Between March and May some 115,000 people were displaced in Bamiyan fleeing to the neighbouring provinces, Kabul, north Afghanistan and Pakistan. From June to September some 87,000 people returned to their places of origin while about 28,000 continue to be displaced. There is a high level of conflict-related damage in the area, almost no potato or wheat crops were harvested and the population have lost most of their assets. Principal needs include emergency food assistance, employment opportunities for those who rely on cash income or have lost heir crop, reconstruction of houses, and agricultural inputs. WFP has completed the first round of distributions to those who have returned to their homes (OCHA -14/10/99).
UNHCR provides indirect assistance to 1.2 million people in at least 200 refugee villages in Pakistan. UNHCR helps to sustain government activities in health and education by providing medicine and salaries etc. There are no reports on a change in the adequate nutritional status of the approximately 320,000 Afghani refugees requiring food assistance in Pakistan. The remaining refugees have established themselves in Pakistan and are considered to be self-reliant and self-sufficient.
Voluntary repatriation from Pakistan to Afghanistan is ongoing. The refugees are provided with wheat, plastic sheeting and an entitlement of cash. The repatriation programme from Pakistan is slowing down due to the winter. An estimated 15,500 families (88,500 individuals) received repatriation grants and returned from Pakistan to Afghanistan in 1999 (OCHA-23/11/99).

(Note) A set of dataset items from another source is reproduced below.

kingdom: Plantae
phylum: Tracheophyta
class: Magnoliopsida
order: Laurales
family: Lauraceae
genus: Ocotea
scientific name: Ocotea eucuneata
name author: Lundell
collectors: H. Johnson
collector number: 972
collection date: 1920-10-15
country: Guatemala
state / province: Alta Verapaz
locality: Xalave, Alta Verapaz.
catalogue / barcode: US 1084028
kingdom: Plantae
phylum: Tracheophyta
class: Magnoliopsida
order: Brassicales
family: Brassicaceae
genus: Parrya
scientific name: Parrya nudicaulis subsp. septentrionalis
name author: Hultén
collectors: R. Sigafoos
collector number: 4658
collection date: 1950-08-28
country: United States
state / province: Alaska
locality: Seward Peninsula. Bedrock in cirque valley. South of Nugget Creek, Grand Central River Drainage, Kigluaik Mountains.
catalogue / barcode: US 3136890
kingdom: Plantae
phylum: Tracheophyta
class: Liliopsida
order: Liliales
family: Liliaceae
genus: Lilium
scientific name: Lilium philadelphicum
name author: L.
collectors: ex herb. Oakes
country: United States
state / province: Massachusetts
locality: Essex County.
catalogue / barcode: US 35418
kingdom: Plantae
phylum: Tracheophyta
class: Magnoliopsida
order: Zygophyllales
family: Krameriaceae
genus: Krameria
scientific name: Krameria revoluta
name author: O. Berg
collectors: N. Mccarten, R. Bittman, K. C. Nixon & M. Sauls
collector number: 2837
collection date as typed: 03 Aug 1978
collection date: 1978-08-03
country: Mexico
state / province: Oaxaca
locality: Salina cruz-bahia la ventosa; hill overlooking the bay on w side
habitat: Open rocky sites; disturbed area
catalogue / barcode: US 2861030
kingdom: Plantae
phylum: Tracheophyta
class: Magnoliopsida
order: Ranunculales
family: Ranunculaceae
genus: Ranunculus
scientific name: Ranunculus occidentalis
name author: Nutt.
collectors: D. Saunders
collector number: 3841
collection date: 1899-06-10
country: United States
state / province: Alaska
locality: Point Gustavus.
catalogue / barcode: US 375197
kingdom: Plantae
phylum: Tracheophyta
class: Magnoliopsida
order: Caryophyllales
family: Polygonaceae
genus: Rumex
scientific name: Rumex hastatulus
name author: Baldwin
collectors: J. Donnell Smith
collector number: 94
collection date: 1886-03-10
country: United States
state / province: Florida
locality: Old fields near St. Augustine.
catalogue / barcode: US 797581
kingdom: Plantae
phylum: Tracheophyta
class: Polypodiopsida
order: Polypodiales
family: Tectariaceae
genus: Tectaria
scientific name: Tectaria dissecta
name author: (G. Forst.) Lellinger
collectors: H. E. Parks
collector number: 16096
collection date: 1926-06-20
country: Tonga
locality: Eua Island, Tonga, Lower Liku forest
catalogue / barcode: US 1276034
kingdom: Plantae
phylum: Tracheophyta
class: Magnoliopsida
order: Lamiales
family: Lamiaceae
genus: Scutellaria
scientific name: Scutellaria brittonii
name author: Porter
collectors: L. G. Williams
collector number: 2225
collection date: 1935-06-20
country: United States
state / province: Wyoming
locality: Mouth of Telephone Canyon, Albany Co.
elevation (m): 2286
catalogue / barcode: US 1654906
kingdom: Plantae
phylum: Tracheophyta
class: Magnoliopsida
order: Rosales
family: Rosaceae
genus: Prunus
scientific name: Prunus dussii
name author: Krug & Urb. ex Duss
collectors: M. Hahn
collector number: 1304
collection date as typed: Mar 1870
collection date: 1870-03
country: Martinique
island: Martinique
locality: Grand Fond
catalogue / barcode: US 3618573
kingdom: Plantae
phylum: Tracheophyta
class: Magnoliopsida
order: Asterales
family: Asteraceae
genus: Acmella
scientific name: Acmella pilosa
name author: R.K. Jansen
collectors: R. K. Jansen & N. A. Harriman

An estimated 1.4 million Afghan refugees and some 500,000 Iraqi refugees remain in the Islamic Republic of Iran. After the recent hostilities (1998/9) between Afghanistan and the Islamic Republic of Iran, most Afghan refugees have been under pressure to leave the country, and many have been forced out. Between January and September UNHCR has registered 41,000 people who crossed into Afghanistan. This includes those who benefited from organised repatriation, individual voluntary returnees and deportees. Deportees make up almost one third of 41,000 people who have returned. Among the deportees, women and children in particular are faced with shelter problems, inability to make contact with family members left in the Islamic Republic of Iran and difficulty in finding relatives in Afghanistan. This is particularly so for those whose original homes were in the north or in distant parts of Afghanistan (OCHA -19/10/99).
UNHCR has observed the forcible return of Afghan families during the reporting period (OCHA - 23/11/99).
There have been no new nutritional surveys conducted among the refugee population in the Islamic Republic of Iran during the reporting period. The most recent WHO report suggested that their nutritional situation was not critical, although this may change (see RNIS 28).
Overall, the IDPs in Afghanistan are nutritionally vulnerable (category III), although those in the Panjshir valley are considered to be at heightened risk (category II). The nutritional situation of the refugees in the Islamic Republic of Iran and Pakistan remains uncritical (category IV).